2. 类似uniform,还有以下随机数产生函数：
    a. randint: 原型：numpy.random.randint(low, high=None, size=None, dtype='l')，产生随机整数；
    b. random_integers: 原型： numpy.random.random_integers(low, high=None, size=None)，在闭区间上产生随机整数；
    c. random_sample: 原型： numpy.random.random_sample(size=None)，在[0.0,1.0)上随机采样；
    d. random: 原型： numpy.random.random(size=None)，和random_sample一样，是random_sample的别名；
    e. rand: 原型： numpy.random.rand(d0, d1, ..., dn)，产生d0 - d1 - ... - dn形状的在[0,1)上均匀分布的float型数。
    f. randn: 原型：numpy.random.randn（d0,d1,...,dn),产生d0 - d1 - ... - dn形状的标准正态分布的float型数

# -*- coding: utf-8 -*-

import matplotlib.pyplot as plt

import numpy as np  

s = np.random.uniform(0,1,1200)      # 产生1200个[0,1)的数

count, bins, ignored = plt.hist(s, 12, normed=True)

 """

 hist原型：

         matplotlib.pyplot.hist(x, bins=10, range=None, normed=False, weights=None,

         cumulative=False, bottom=None, histtype='bar', align='mid',

         orientation='vertical',rwidth=None, log=False, color=None, label=None,

         stacked=False, hold=None,data=None,**kwargs) 

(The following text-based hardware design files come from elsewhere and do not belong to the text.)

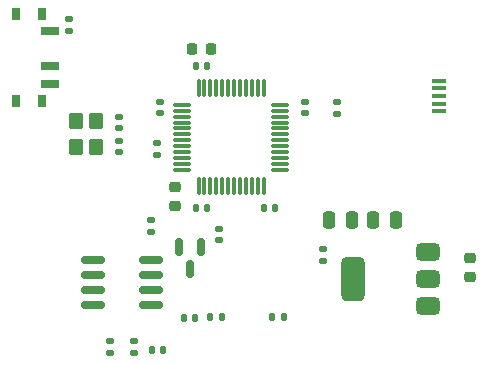
<source format=gbr>
%TF.GenerationSoftware,KiCad,Pcbnew,9.0.6*%
%TF.CreationDate,2026-02-08T19:37:56+05:30*%
%TF.ProjectId,stm32,73746d33-322e-46b6-9963-61645f706362,rev?*%
%TF.SameCoordinates,Original*%
%TF.FileFunction,Paste,Top*%
%TF.FilePolarity,Positive*%
%FSLAX46Y46*%
G04 Gerber Fmt 4.6, Leading zero omitted, Abs format (unit mm)*
G04 Created by KiCad (PCBNEW 9.0.6) date 2026-02-08 19:37:56*
%MOMM*%
%LPD*%
G01*
G04 APERTURE LIST*
G04 Aperture macros list*
%AMRoundRect*
0 Rectangle with rounded corners*
0 $1 Rounding radius*
0 $2 $3 $4 $5 $6 $7 $8 $9 X,Y pos of 4 corners*
0 Add a 4 corners polygon primitive as box body*
4,1,4,$2,$3,$4,$5,$6,$7,$8,$9,$2,$3,0*
0 Add four circle primitives for the rounded corners*
1,1,$1+$1,$2,$3*
1,1,$1+$1,$4,$5*
1,1,$1+$1,$6,$7*
1,1,$1+$1,$8,$9*
0 Add four rect primitives between the rounded corners*
20,1,$1+$1,$2,$3,$4,$5,0*
20,1,$1+$1,$4,$5,$6,$7,0*
20,1,$1+$1,$6,$7,$8,$9,0*
20,1,$1+$1,$8,$9,$2,$3,0*%
G04 Aperture macros list end*
%ADD10R,1.300000X0.450000*%
%ADD11RoundRect,0.140000X-0.140000X-0.170000X0.140000X-0.170000X0.140000X0.170000X-0.140000X0.170000X0*%
%ADD12RoundRect,0.218750X0.256250X-0.218750X0.256250X0.218750X-0.256250X0.218750X-0.256250X-0.218750X0*%
%ADD13RoundRect,0.135000X-0.135000X-0.185000X0.135000X-0.185000X0.135000X0.185000X-0.135000X0.185000X0*%
%ADD14RoundRect,0.140000X-0.170000X0.140000X-0.170000X-0.140000X0.170000X-0.140000X0.170000X0.140000X0*%
%ADD15R,0.800000X1.000000*%
%ADD16R,1.500000X0.700000*%
%ADD17RoundRect,0.135000X-0.185000X0.135000X-0.185000X-0.135000X0.185000X-0.135000X0.185000X0.135000X0*%
%ADD18RoundRect,0.140000X0.170000X-0.140000X0.170000X0.140000X-0.170000X0.140000X-0.170000X-0.140000X0*%
%ADD19RoundRect,0.250000X-0.250000X-0.475000X0.250000X-0.475000X0.250000X0.475000X-0.250000X0.475000X0*%
%ADD20RoundRect,0.135000X0.185000X-0.135000X0.185000X0.135000X-0.185000X0.135000X-0.185000X-0.135000X0*%
%ADD21RoundRect,0.140000X0.140000X0.170000X-0.140000X0.170000X-0.140000X-0.170000X0.140000X-0.170000X0*%
%ADD22RoundRect,0.250000X-0.350000X0.450000X-0.350000X-0.450000X0.350000X-0.450000X0.350000X0.450000X0*%
%ADD23RoundRect,0.218750X-0.256250X0.218750X-0.256250X-0.218750X0.256250X-0.218750X0.256250X0.218750X0*%
%ADD24RoundRect,0.375000X0.625000X0.375000X-0.625000X0.375000X-0.625000X-0.375000X0.625000X-0.375000X0*%
%ADD25RoundRect,0.500000X0.500000X1.400000X-0.500000X1.400000X-0.500000X-1.400000X0.500000X-1.400000X0*%
%ADD26RoundRect,0.075000X-0.662500X-0.075000X0.662500X-0.075000X0.662500X0.075000X-0.662500X0.075000X0*%
%ADD27RoundRect,0.075000X-0.075000X-0.662500X0.075000X-0.662500X0.075000X0.662500X-0.075000X0.662500X0*%
%ADD28RoundRect,0.150000X-0.825000X-0.150000X0.825000X-0.150000X0.825000X0.150000X-0.825000X0.150000X0*%
%ADD29RoundRect,0.150000X-0.150000X0.587500X-0.150000X-0.587500X0.150000X-0.587500X0.150000X0.587500X0*%
%ADD30RoundRect,0.250000X0.250000X0.475000X-0.250000X0.475000X-0.250000X-0.475000X0.250000X-0.475000X0*%
%ADD31RoundRect,0.225000X-0.225000X-0.250000X0.225000X-0.250000X0.225000X0.250000X-0.225000X0.250000X0*%
G04 APERTURE END LIST*
D10*
%TO.C,J4*%
X128600000Y-71300000D03*
X128600000Y-70650000D03*
X128600000Y-70000000D03*
X128600000Y-69350000D03*
X128600000Y-68700000D03*
%TD*%
D11*
%TO.C,C12*%
X108020000Y-67500000D03*
X108980000Y-67500000D03*
%TD*%
D12*
%TO.C,FB1*%
X106250000Y-79287500D03*
X106250000Y-77712500D03*
%TD*%
D13*
%TO.C,R4*%
X114490000Y-88750000D03*
X115510000Y-88750000D03*
%TD*%
D14*
%TO.C,C8*%
X105000000Y-70520000D03*
X105000000Y-71480000D03*
%TD*%
%TO.C,C15*%
X104250000Y-80520000D03*
X104250000Y-81480000D03*
%TD*%
D15*
%TO.C,SW1*%
X95030000Y-63100000D03*
X92820000Y-63100000D03*
X95030000Y-70400000D03*
X92820000Y-70400000D03*
D16*
X95680000Y-64500000D03*
X95680000Y-67500000D03*
X95680000Y-69000000D03*
%TD*%
D17*
%TO.C,R3*%
X102750000Y-90750000D03*
X102750000Y-91770000D03*
%TD*%
D18*
%TO.C,C13*%
X104750000Y-74980000D03*
X104750000Y-74020000D03*
%TD*%
D19*
%TO.C,C1*%
X119300000Y-80500000D03*
X121200000Y-80500000D03*
%TD*%
D20*
%TO.C,R6*%
X97250000Y-64510000D03*
X97250000Y-63490000D03*
%TD*%
D21*
%TO.C,C3*%
X107980000Y-88760000D03*
X107020000Y-88760000D03*
%TD*%
D17*
%TO.C,R7*%
X120000000Y-70490000D03*
X120000000Y-71510000D03*
%TD*%
D18*
%TO.C,C4*%
X101500000Y-72730000D03*
X101500000Y-71770000D03*
%TD*%
D21*
%TO.C,C9*%
X114730000Y-79500000D03*
X113770000Y-79500000D03*
%TD*%
D13*
%TO.C,R2*%
X109240000Y-88750000D03*
X110260000Y-88750000D03*
%TD*%
D14*
%TO.C,C5*%
X101500000Y-73770000D03*
X101500000Y-74730000D03*
%TD*%
D11*
%TO.C,C7*%
X108020000Y-79500000D03*
X108980000Y-79500000D03*
%TD*%
D20*
%TO.C,R5*%
X100750000Y-91770000D03*
X100750000Y-90750000D03*
%TD*%
D22*
%TO.C,Y1*%
X97900000Y-72150000D03*
X97900000Y-74350000D03*
X99600000Y-74350000D03*
X99600000Y-72150000D03*
%TD*%
D23*
%TO.C,D1*%
X131250000Y-83712500D03*
X131250000Y-85287500D03*
%TD*%
D24*
%TO.C,U1*%
X127650000Y-87800000D03*
X127650000Y-85500000D03*
D25*
X121350000Y-85500000D03*
D24*
X127650000Y-83200000D03*
%TD*%
D26*
%TO.C,U3*%
X106837500Y-70750000D03*
X106837500Y-71250000D03*
X106837500Y-71750000D03*
X106837500Y-72250000D03*
X106837500Y-72750000D03*
X106837500Y-73250000D03*
X106837500Y-73750000D03*
X106837500Y-74250000D03*
X106837500Y-74750000D03*
X106837500Y-75250000D03*
X106837500Y-75750000D03*
X106837500Y-76250000D03*
D27*
X108250000Y-77662500D03*
X108750000Y-77662500D03*
X109250000Y-77662500D03*
X109750000Y-77662500D03*
X110250000Y-77662500D03*
X110750000Y-77662500D03*
X111250000Y-77662500D03*
X111750000Y-77662500D03*
X112250000Y-77662500D03*
X112750000Y-77662500D03*
X113250000Y-77662500D03*
X113750000Y-77662500D03*
D26*
X115162500Y-76250000D03*
X115162500Y-75750000D03*
X115162500Y-75250000D03*
X115162500Y-74750000D03*
X115162500Y-74250000D03*
X115162500Y-73750000D03*
X115162500Y-73250000D03*
X115162500Y-72750000D03*
X115162500Y-72250000D03*
X115162500Y-71750000D03*
X115162500Y-71250000D03*
X115162500Y-70750000D03*
D27*
X113750000Y-69337500D03*
X113250000Y-69337500D03*
X112750000Y-69337500D03*
X112250000Y-69337500D03*
X111750000Y-69337500D03*
X111250000Y-69337500D03*
X110750000Y-69337500D03*
X110250000Y-69337500D03*
X109750000Y-69337500D03*
X109250000Y-69337500D03*
X108750000Y-69337500D03*
X108250000Y-69337500D03*
%TD*%
D18*
%TO.C,C14*%
X110000000Y-82230000D03*
X110000000Y-81270000D03*
%TD*%
D11*
%TO.C,C11*%
X104270000Y-91500000D03*
X105230000Y-91500000D03*
%TD*%
D28*
%TO.C,U2*%
X99275000Y-83845000D03*
X99275000Y-85115000D03*
X99275000Y-86385000D03*
X99275000Y-87655000D03*
X104225000Y-87655000D03*
X104225000Y-86385000D03*
X104225000Y-85115000D03*
X104225000Y-83845000D03*
%TD*%
D29*
%TO.C,D2*%
X108450000Y-82812500D03*
X106550000Y-82812500D03*
X107500000Y-84687500D03*
%TD*%
D30*
%TO.C,C2*%
X124950000Y-80500000D03*
X123050000Y-80500000D03*
%TD*%
D14*
%TO.C,C10*%
X117250000Y-70520000D03*
X117250000Y-71480000D03*
%TD*%
D17*
%TO.C,R1*%
X118750000Y-82980000D03*
X118750000Y-84000000D03*
%TD*%
D31*
%TO.C,C6*%
X107725000Y-66000000D03*
X109275000Y-66000000D03*
%TD*%
M02*

</source>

 输入参数很多，具体查看matplotlib.org,本例中用到3个参数，分别表示：s数据源，bins=12表示bin

 的个数，即画多少条条状图，normed表示是否归一化，每条条状图y坐标为n/(len(x)`dbin),整个条状图积分值为1 

 输出：count表示数组，长度为bins，里面保存的是每个条状图的纵坐标值

      bins:数组，长度为bins+1,里面保存的是所有条状图的横坐标，即边缘位置

      ignored: patches，即附加参数，列表或列表的列表，本例中没有用到。

"""

plt.plot(bins, np.ones_like(bins), linewidth=2, color='r')

plt.show()

在分布中标准正态分布和正态分布很重要，因为分布状态类似高斯分布，这个在数据样本产生中经常使用。

normal和standnormal，但是这些可以通过randn生成。

随机数生成器

RandomState	Container for the Mersenne Twister pseudo-random number generator.
`seed`([seed])	Seed the generator.
`get_state`()	Return a tuple representing the internal state of the generator.
`set_state`(state)	Set the internal state of the generator from a tuple.

numpy.random.seed()是个很有意思的方法，它可以使多次生成的随机数相同。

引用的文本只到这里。